++++ Text

## OCR which stands for Optical Character Recognition is a computer vision technique used to identify the different types of handwritten digits that are used in common mathematics.

In [34]:
import numpy as np 
import cv2 

# Read the image 
image = cv2.imread(r"C:\Users\swath\Downloads\swathy\digits1.png")

# Check if the image was loaded correctly
if image is None:
    print("Error: Unable to load image. Check the file path.")
    exit()

# Gray scale conversion 
gray_img = cv2.cvtColor(image, cv2.COLOR_BGR2GRAY)

# Divide the image into 5000 small images of size 20x20
divisions = [np.hsplit(row, 100) for row in np.vsplit(gray_img, 50)]

# Convert into Numpy array of size (50, 100, 20, 20)
NP_array = np.array(divisions)

# Preparing train_data and test_data
# Size will be (2500, 400) where 400 = 20x20
train_data = NP_array[:, :50].reshape(-1, 400).astype(np.float32)
test_data = NP_array[:, 50:100].reshape(-1, 400).astype(np.float32)

# Create 10 different labels for each type of digit
k = np.arange(10)
train_labels = np.repeat(k, 250)[:, np.newaxis]
test_labels = np.repeat(k, 250)[:, np.newaxis]

# Initiate kNN classifier
knn = cv2.ml.KNearest_create()

# Perform training of data
knn.train(train_data, cv2.ml.ROW_SAMPLE, train_labels)

# Obtain the output from the classifier by specifying the number of neighbors
ret, output, neighbours, distance = knn.findNearest(test_data, k=3)

# Check if the return value is valid
if ret is None:
    print("Error: The kNN classifier did not return a valid result.")
    exit()

# Check the performance and accuracy of the classifier
# Compare the output with test_labels to find out how many are correct
matched = output == test_labels
correct_OP = np.count_nonzero(matched)

# Calculate the accuracy
accuracy = (correct_OP * 100.0) / output.size

# Display accuracy
print(f"Accuracy: {accuracy}%")


Accuracy: 91.64%

++++++++

◆ Check your understanding
A. List every NumPy function that the code in the OCR text calls through the np prefix.
B. Please output a passage of the OCR text without changes, beginning at the words "# Divide the" and stopping after "NP_array[:, :50].reshape(-1, 400).astype(np.float32)".

++++ Exercise data

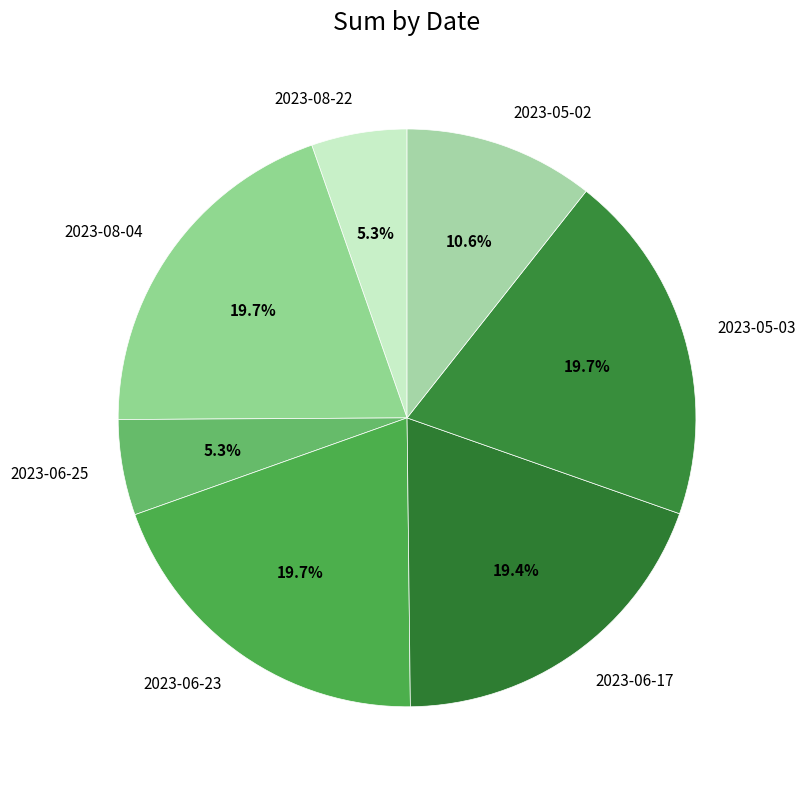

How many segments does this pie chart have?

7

++++++++

◆ List of solutions
A.
np.hsplit
np.vsplit
np.array
np.arange
np.repeat
np.count_nonzero

B.
# Divide the image into 5000 small images of size 20x20
divisions = [np.hsplit(row, 100) for row in np.vsplit(gray_img, 50)]

# Convert into Numpy array of size (50, 100, 20, 20)
NP_array = np.array(divisions)

# Preparing train_data and test_data
# Size will be (2500, 400) where 400 = 20x20
train_data = NP_array[:, :50].reshape(-1, 400).astype(np.float32)